[EXERCISE DETAILS]
Copy the data below word for word, starting at the line that contains "Rank the series" and ending at the line that contains "The value at", with both of those lines included. Leave the pictures out of your answer.

--- RECORDS PROVIDED Enclosed Below ---

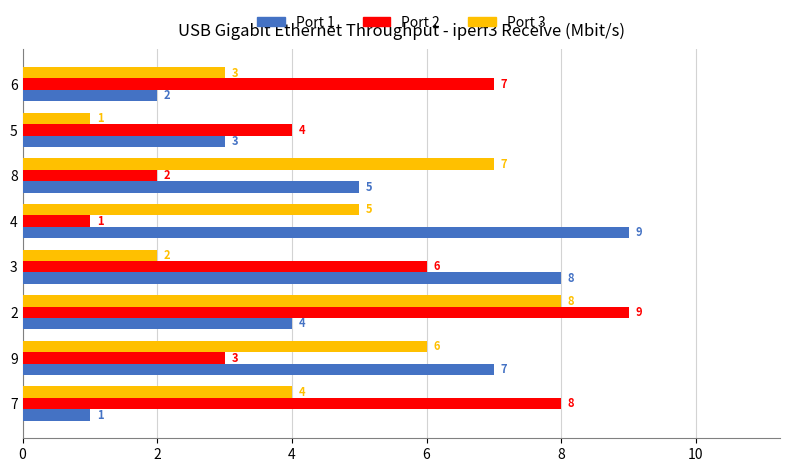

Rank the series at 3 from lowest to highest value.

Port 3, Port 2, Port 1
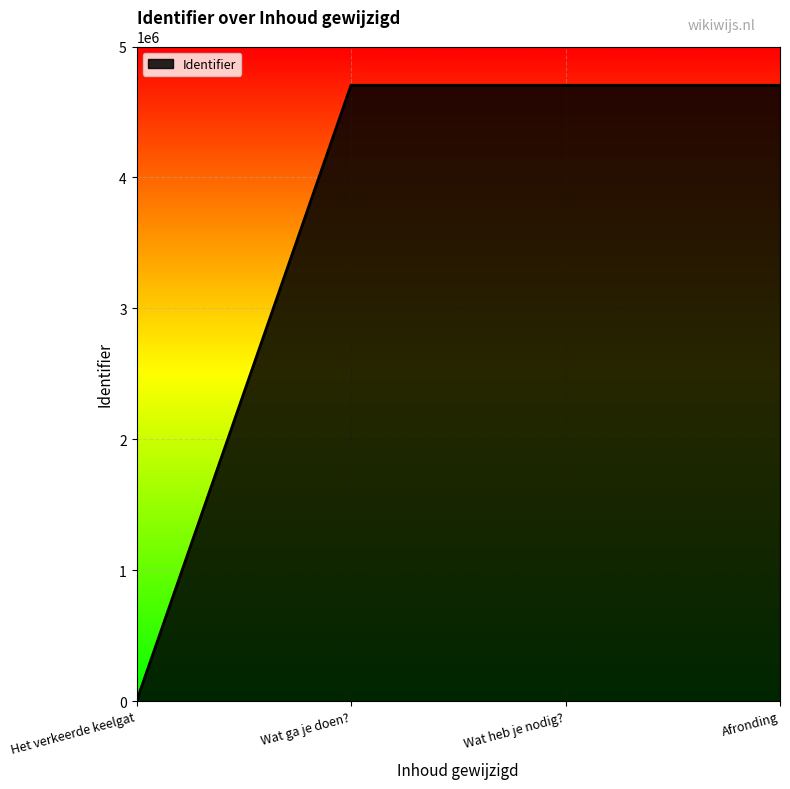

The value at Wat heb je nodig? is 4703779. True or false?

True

--- End of Enclosed RECORDS PROVIDED ---
--- RECORDS PROVIDED Enclosed Below ---

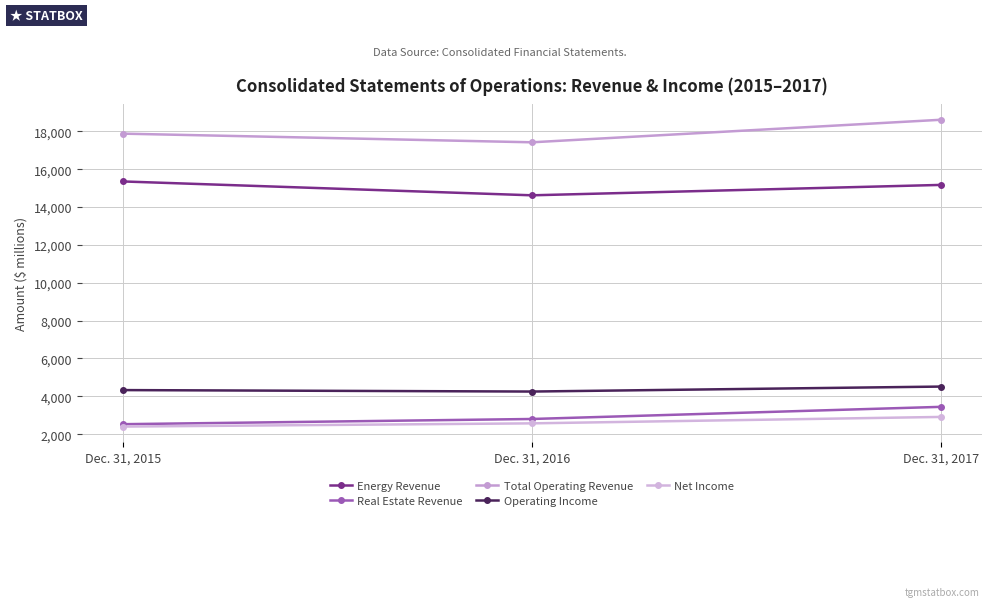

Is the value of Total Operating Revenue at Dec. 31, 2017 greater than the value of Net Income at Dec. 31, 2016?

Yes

--- End of Enclosed RECORDS PROVIDED ---
--- RECORDS PROVIDED Enclosed Below ---

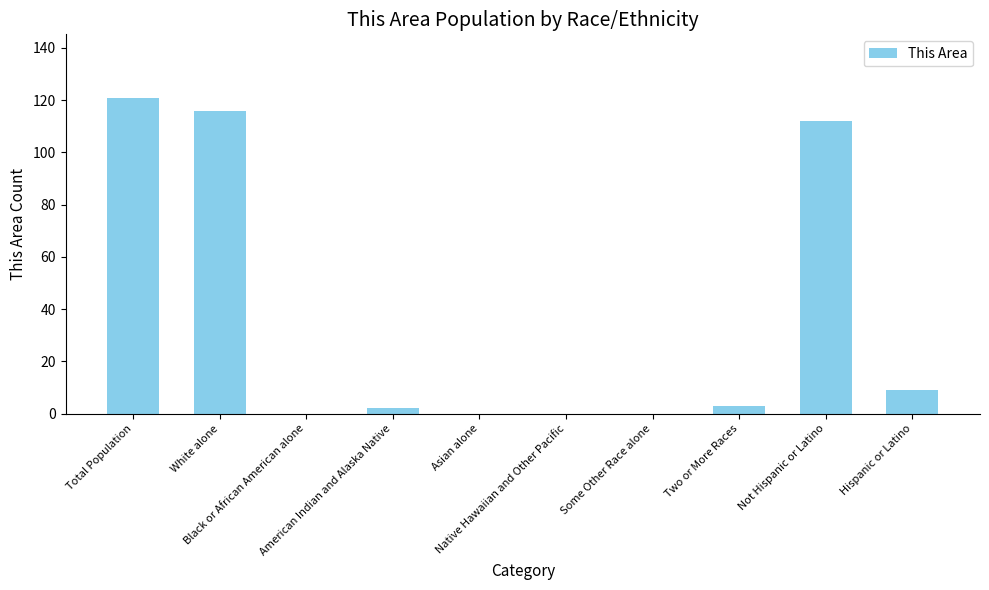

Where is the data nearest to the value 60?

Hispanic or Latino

--- End of Enclosed RECORDS PROVIDED ---

[RESULT OF THE EXERCISE]
Rank the series at 3 from lowest to highest value.

Port 3, Port 2, Port 1

The value at Wat heb je nodig? is 4703779. True or false?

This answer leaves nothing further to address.